Ainsi allaient tomber pierre par pierre cette multitude de donjons et de châteaux qui bravaient depuis des siècles la puissance du suzerain ; ainsi la physionomie matérielle de la France allait se renouveler comme celle de la société même. Ce fut donc un grand jour dans l’histoire que celui où Du Guesclin braqua quelques canons en batterie contre une mauvaise bicoque ; ce ne fut pas un jour moins décisif que celui où, à la stupéfaction des bourgeois de la capitale, on le vit, selon la promesse qu’il en avait faite, conduire à Paris pour souper en grande pompe dans les appartemens royaux, où les attendaient Charles V en personne, les chefs de ces terribles bandes destinés à devenir bientôt de fidèles et dévoués capitaines.
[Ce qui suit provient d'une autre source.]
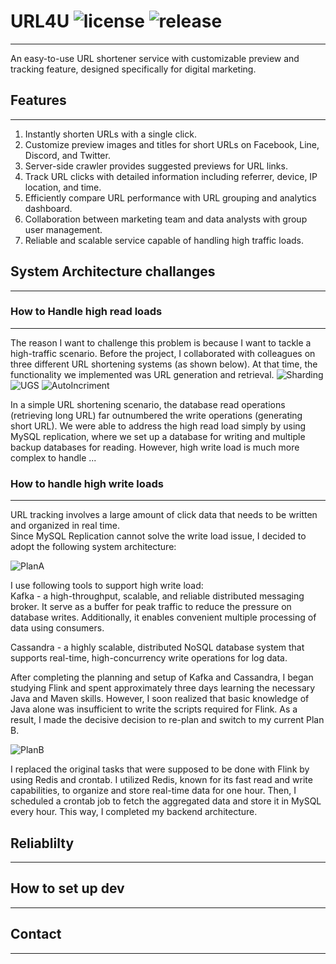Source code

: # URL4U ![license](https://badgen.net/badge/license/MIT/blue)  ![release](https://badgen.net/github/release/flyingdog1310/url4u/) 
---
An easy-to-use URL shortener service with customizable preview and tracking feature, designed specifically for digital marketing.
## Features
---
1. Instantly shorten URLs with a single click.
2. Customize preview images and titles for short URLs on Facebook, Line, Discord, and Twitter.
3. Server-side crawler provides suggested previews for URL links.
4. Track URL clicks with detailed information including referrer, device, IP location, and time.
5. Efficiently compare URL performance with URL grouping and analytics dashboard.
6. Collaboration between marketing team and data analysts with group user management.
7. Reliable and scalable service capable of handling high traffic loads.

## System Architecture challanges
---
### How to Handle high read loads
---
The reason I want to challenge this problem is because I want to tackle a high-traffic scenario.
Before the project, I collaborated with colleagues on three different URL shortening systems (as shown below). At that time, the functionality we implemented was URL generation and retrieval.
![Sharding](https://github.com/flyingdog1310/url4u/assets/116939147/e19ced2d-c67e-4cf0-b9ca-6e97b29f3f77)
![UGS](https://github.com/flyingdog1310/url4u/assets/116939147/6ad2b104-9f16-4d1f-95fa-aafa03e07b5b)
![AutoIncriment](https://github.com/flyingdog1310/url4u/assets/116939147/77547b68-fcce-4ba7-b09f-57b9bd659bf7)




In a simple URL shortening scenario, the database read operations (retrieving long URL) far outnumbered the write operations (generating short URL). We were able to address the high read load simply by using MySQL replication, where we set up a database for writing and multiple backup databases for reading.
However, high write load is much more complex to handle ...

### How to handle high write loads
---
URL tracking involves a large amount of click data that needs to be written and organized in real time.  
Since MySQL Replication cannot solve the write load issue, I decided to adopt the following system architecture: 

![PlanA](https://github.com/flyingdog1310/url4u/assets/116939147/c7fac91d-e2bd-4ceb-97a0-24ebd93d2d16)

I use following tools to support high write load:  
Kafka - a high-throughput, scalable, and reliable distributed messaging broker. It serve as a buffer for peak traffic to reduce the pressure on database writes. Additionally, it enables convenient multiple processing of data using consumers.

Cassandra - a highly scalable, distributed NoSQL database system that supports real-time, high-concurrency write operations for log data.

After completing the planning and setup of Kafka and Cassandra, I began studying Flink and spent approximately three days learning the necessary Java and Maven skills. However, I soon realized that basic knowledge of Java alone was insufficient to write the scripts required for Flink. As a result, I made the decisive decision to re-plan and switch to my current Plan B.

![PlanB](https://github.com/flyingdog1310/url4u/assets/116939147/84d52546-4dd2-4aa2-ba71-3eefce6376d5)

I replaced the original tasks that were supposed to be done with Flink by using Redis and crontab. I utilized Redis, known for its fast read and write capabilities, to organize and store real-time data for one hour. Then, I scheduled a crontab job to fetch the aggregated data and store it in MySQL every hour. This way, I completed my backend architecture.

## Reliablilty
---
## How to set up dev
---
## Contact
---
L’homme

  1. « Ordonnons qu’en chaque paroisse de notre royalme y aura un archier qui sera et se tiendra continuellement en habillement suffisant et convenable de salade, dague, espée, arc, trousse, jacque ou hugue de brigandine, et seront appelés les francs archiers ; lesquels seront esleus et choisis par nos esleus en chaque élection, sans avoir égard ne faveur à la richesse et aux requêtes que l’ont pourroit sur ce faire. Et seront tenus de nous servir toutes les fois qu’ils seront par nous mandez, et leur ferons payer quatre francs pour homme, pour chacun, mais du temps qu’ils nous serviront. » (Ordonnance de Montils-lèz-Tours.)